Continue.Dev is an AI Code Editing tool built on top of VSCode
Setup
Continue.dev can be used in a fully offline way with local model support via ollama. It supports a yaml configuration file structure. Here is an example of how it can be configured with a combination of Ollama on the current machine and API calls to a LiteLLM proxy server:
name: my-configuration
version: 0.0.1
scheme: v1
models:
- name: qwen2.5-coder 1.5b
provider: ollama
model: qwen2.5-coder:1.5b
roles:
- chat
- edit
- apply
- autocomplete
- name: Autodetect
provider: ollama
model: AUTODETECT
- name: Autodetect
provider: openai
model: AUTODETECT
apiBase: https://litellm.yoursite.example/v1/
apiKey: sk-some-api-key
Setting num_ctx
for Ollama
By default ollama uses a context window of 2048
which is way too small for useful code assistants.

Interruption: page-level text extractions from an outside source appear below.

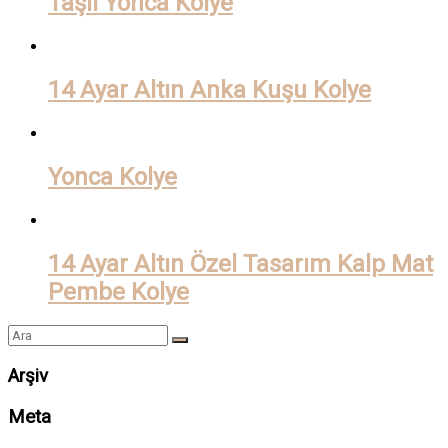
Taşlı Yonca Kolye
14 Ayar Altın Anka Kuşu Kolye
Yonca Kolye
14 Ayar Altın Özel Tasarım Kalp Mat
Pembe Kolye
Arşiv
Meta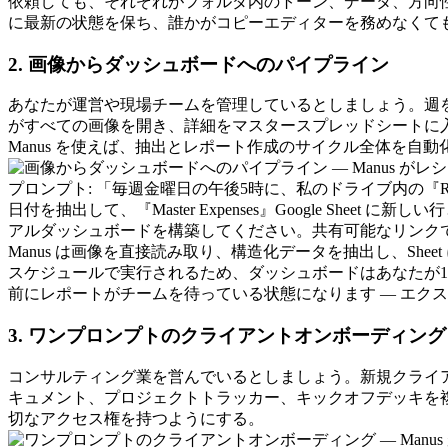
依頼しても、それぞれがフォルダ内のトーン、データ、方向性と
に最新の状態を保ち、誰かがコピーエディターを務めなくて
2. 画像からダッシュボードへのパイプライン
あなたが運営や現場チームを管理しているとしましょう。週を
がすべての画像を開き、詳細をマスタースプレッドシートに
Manus を使えば、抽出とレポート作成のサイクル全体を自動
プロンプト:
 「毎週金曜日の午後5時に、私のドライブ内の『Re
日付を抽出して、『Master Expenses』Google 
アルダッシュボードを構築してください。共有可能なリンクで
Manus は画像を直接読み取り、構造化データを抽出し、S
スケジュールで実行されるため、ダッシュボードはあなたが1
前にレポートがチームを待っている状態になります — エク
3. ワンプロンプトのクライアントオンボーディング
コンサルティング業を営んでいるとしましょう。新規クライア
キュメント、プロジェクトトラッカー、キックオフデッキを
切なアクセス権を持つようにする。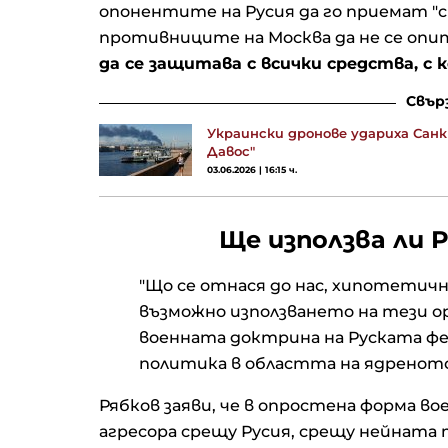
опонентите на Русия да го приемат "с
противниците на Москва да не се оп
да се защитава с всички средства, с 
Свър
Украински дронове удариха Сан
Давос"
03.06.2026 | 16:15 ч.
Ще използва ли 
"Що се отнася до нас, хипотетич
възможно използването на тези ор
военната доктрина на Руската ф
политика в областта на ядреното 
Рябков заяви, че в опростена форма в
агресора срещу Русия, срещу нейната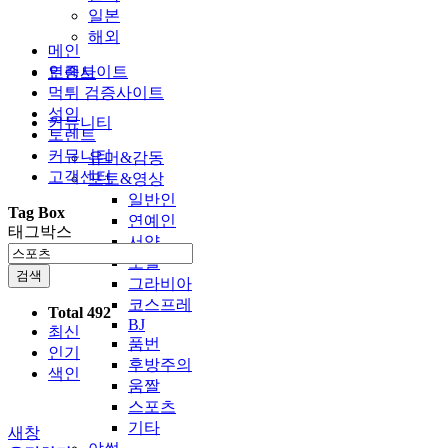
일본
해외
메인
인증사이트
토렌트
먹튀 검증사이트
성인
커뮤니티
토렌트
커뮤니티
유머&감동
고객센터
포토&영상
일반인
Tag Box
연예인
태그박스
서양
모델
검색
그라비아
코스프레
Total 492
BJ
최신
품번
인기
후방주의
색인
움짤
스포츠
기타
새창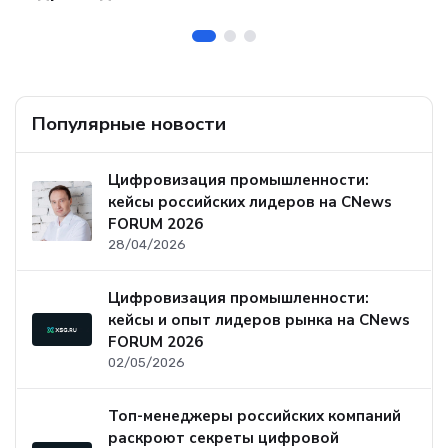
б
Популярные новости
Цифровизация промышленности:
кейсы российских лидеров на CNews
FORUM 2026
28/04/2026
Цифровизация промышленности:
кейсы и опыт лидеров рынка на CNews
FORUM 2026
02/05/2026
Топ-менеджеры российских компаний
раскроют секреты цифровой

You can override the size of the context window by passing num_ctx
as an extra body parameter:
- name: Qwen 3 MoE 3x10B
provider: ollama
model: qwen3:30b-a3b
roles:
- chat
- edit
requestOptions:
extraBodyProperties:
num_ctx: 32384
It is probably worth also turning on context quantization and flash attention in Ollama first.
Agent Mode and Tool Support
Within continue’s config file you can add a block overriding the detection of tool use capability which allows you to use any model as an agent:
- name: Qwen 3 MoE 3x10B
provider: ollama
model: qwen3:30b-a3b
roles:
- chat
- edit
- apply
capabilities:
- tool_use
Currently Continue only supports agent mode for certain models that support tool use. How do they detect whether a model supports tool usage? They have a hard coded pattern matching routine in their source code
There is an issue about this open here. I proposed a new ‘role’ that would allow people to override the tool detection.